El hombre ni siquiera se había detenido. El peso de la piedra parecía empujarlo hacia delante; con todo, les había sonreído.

Los dos niños lo siguieron hasta el costado de la iglesia, situado junto a otro cementerio, el fossar Menor.

– ¿Quiere que lo ayudemos? -preguntó Arnau.

El hombre resopló antes de volverse y sonreír de nuevo.

– Gracias, muchacho, pero será mejor que no.

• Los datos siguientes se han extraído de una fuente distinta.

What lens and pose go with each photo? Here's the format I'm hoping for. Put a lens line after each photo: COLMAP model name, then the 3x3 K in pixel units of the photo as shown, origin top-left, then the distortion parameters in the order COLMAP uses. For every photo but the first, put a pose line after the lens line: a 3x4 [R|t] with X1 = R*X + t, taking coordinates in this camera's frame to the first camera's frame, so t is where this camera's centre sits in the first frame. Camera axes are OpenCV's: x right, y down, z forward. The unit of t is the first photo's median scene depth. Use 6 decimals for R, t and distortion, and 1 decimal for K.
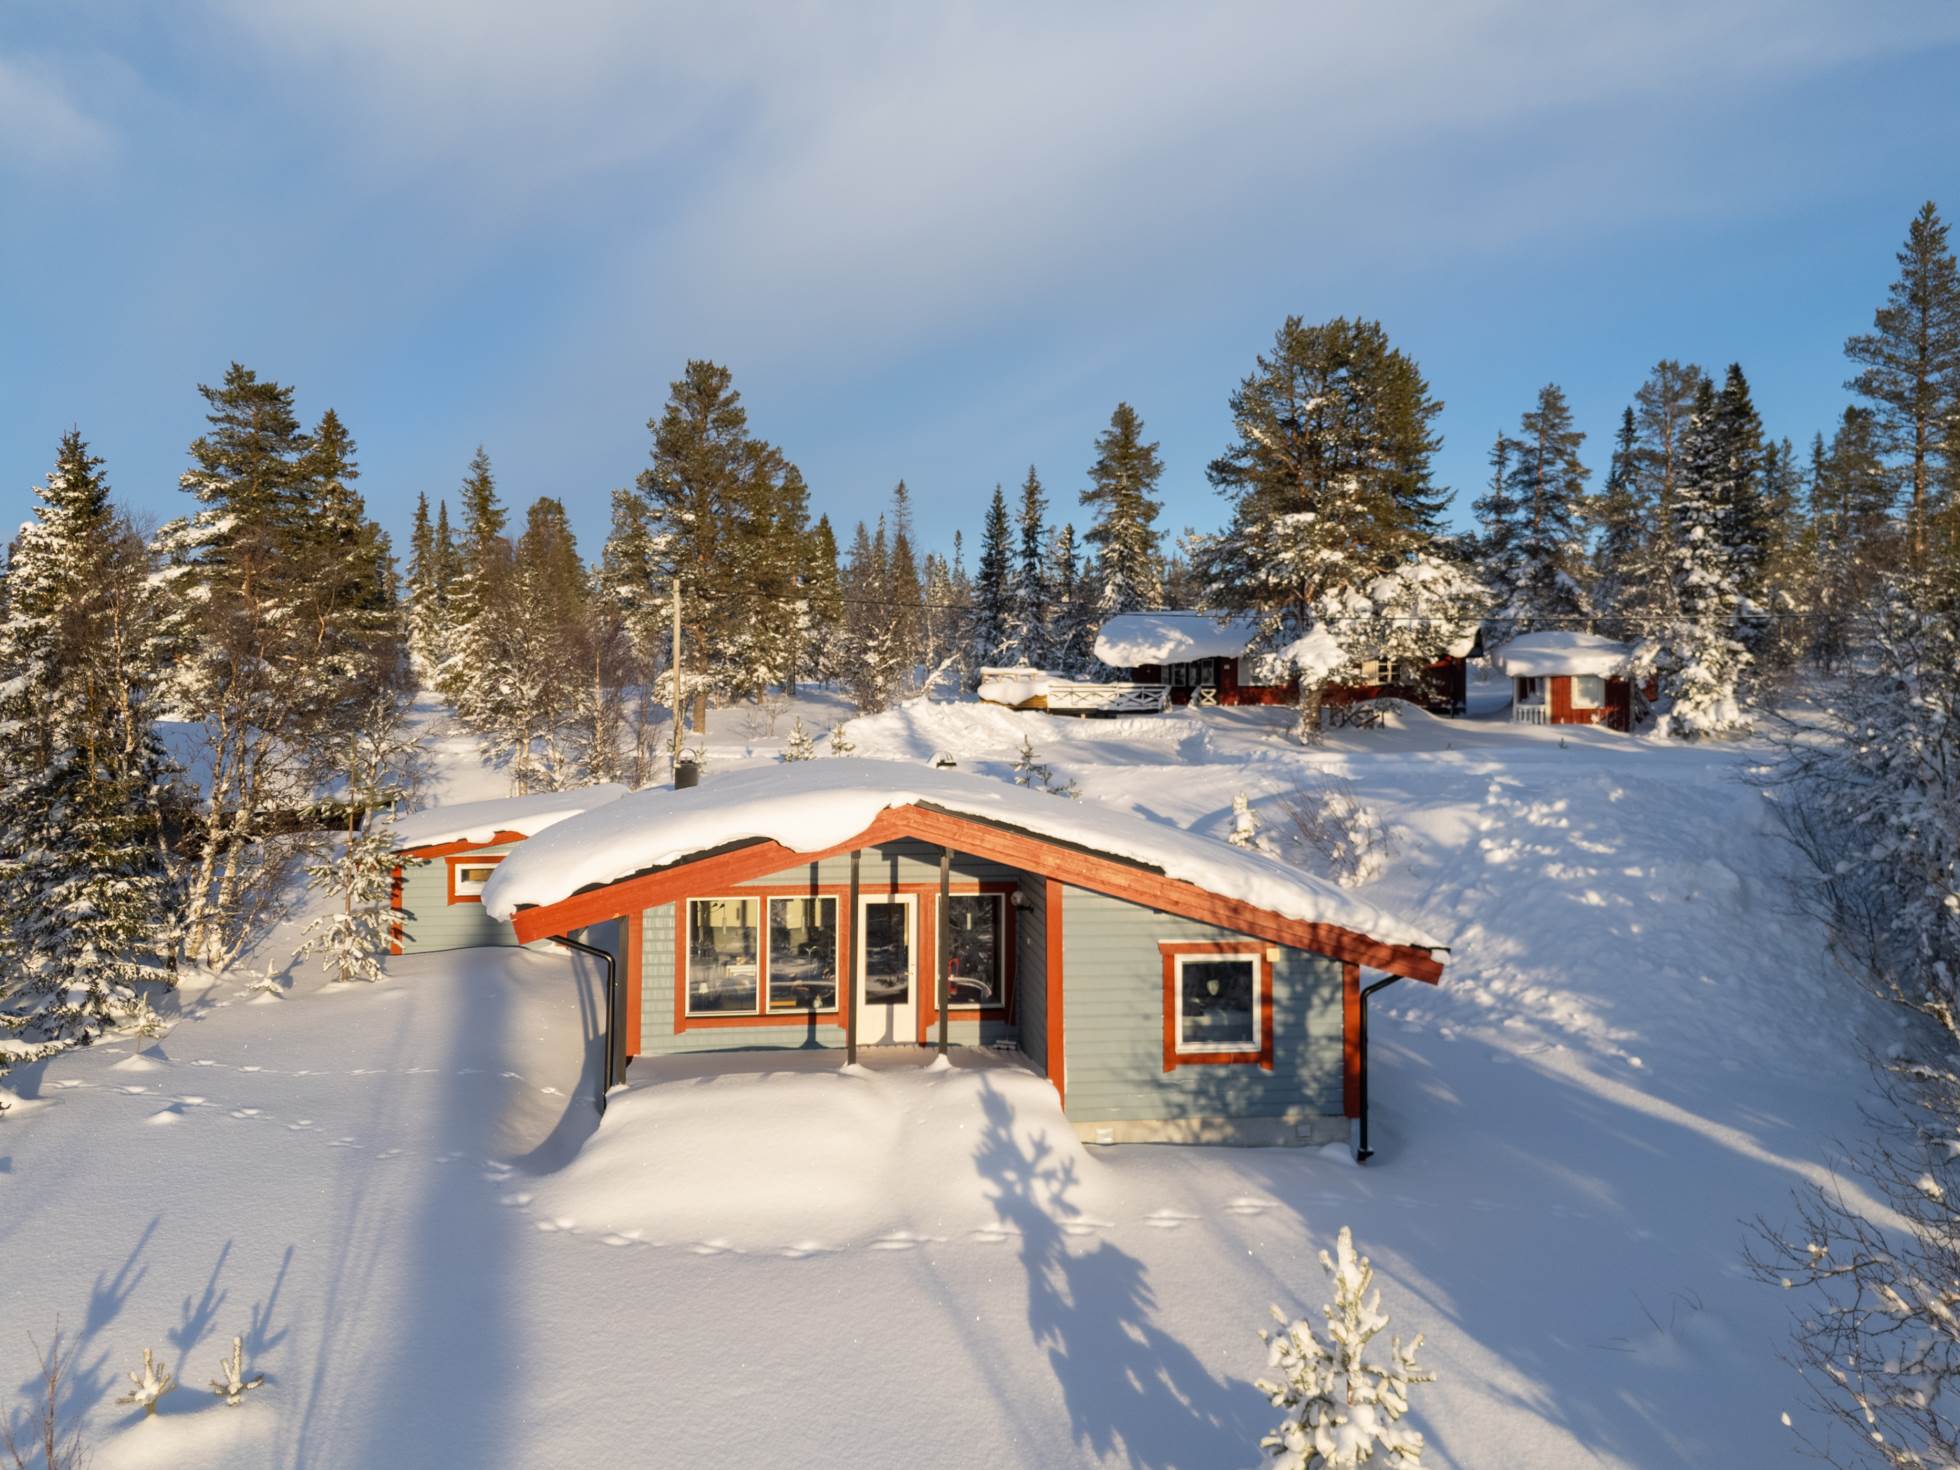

Al final, se agachó y dejó la piedra en el suelo. Los niños la miraron y Joanet se acercó a ella para intentar moverla, pero no pudo. El hombre soltó una carcajada y Joanet le contestó con una sonrisa.

– Si no es una catedral -intervino Arnau señalando las altas columnas ochavadas-, ¿qué es?

– Esta es la nueva iglesia que está levantando el barrio de la Ribera en agradecimiento y devoción a Nuestra Señora, la Virgen…

Arnau dio un respingo.

– ¿LaVirgen María? -lo interrumpió con los ojos abiertos de par en par.

– Por supuesto, muchacho -le contestó el hombre revolviéndole el cabello-. La Virgen María, Nuestra Señora de la Mar.

– Y…, ¿y dónde está la Virgen María? -preguntó de nuevo Arnau, con la mirada puesta en la iglesia.

– Allí dentro, en esa pequeña iglesia, pero cuando terminemos ésta, tendrá el mejor templo que ninguna Virgen haya podido tener jamás.

¡Allí dentro! Arnau ni siquiera escuchó el resto. Allí dentro estaba su Virgen. De repente, un rumor los obligó a todos a levantar la vista: una bandada de pájaros había emprendido el vuelo desde lo más alto de los andamios.

9

El barrio de la Ribera de Mar de Barcelona, donde se estaba construyendo la iglesia en honor de la Virgen María, había crecido como un suburbio de la Barcelona carolíngia, cercada y fortificada por las antiguas murallas romanas. En sus inicios fue un simple barrio de pescadores, descargadores de barcos y todo tipo de gente humilde. Ya entonces existía allí una pequeña iglesia, llamada Santa María de las Arenas, emplazada en el lugar donde supuestamente había sido martirizada santa Eulàlia en el año 303. La pequeña iglesia de Santa María de las Arenas recibió ese nombre por hallarse edificada precisamente en las arenas de la playa de Barcelona, pero la misma sedimentación que había hecho impracticables los puertos de los que había gozado la ciudad, alejaron la iglesia de los arenales que configuraban la línea costera hasta hacerle perder su denominación original. Pasó entonces a llamarse Santa María de la Mar, porque si bien la costa se alejó de ella, no ocurrió lo mismo con la veneración de todos los hombres que vivían del mar.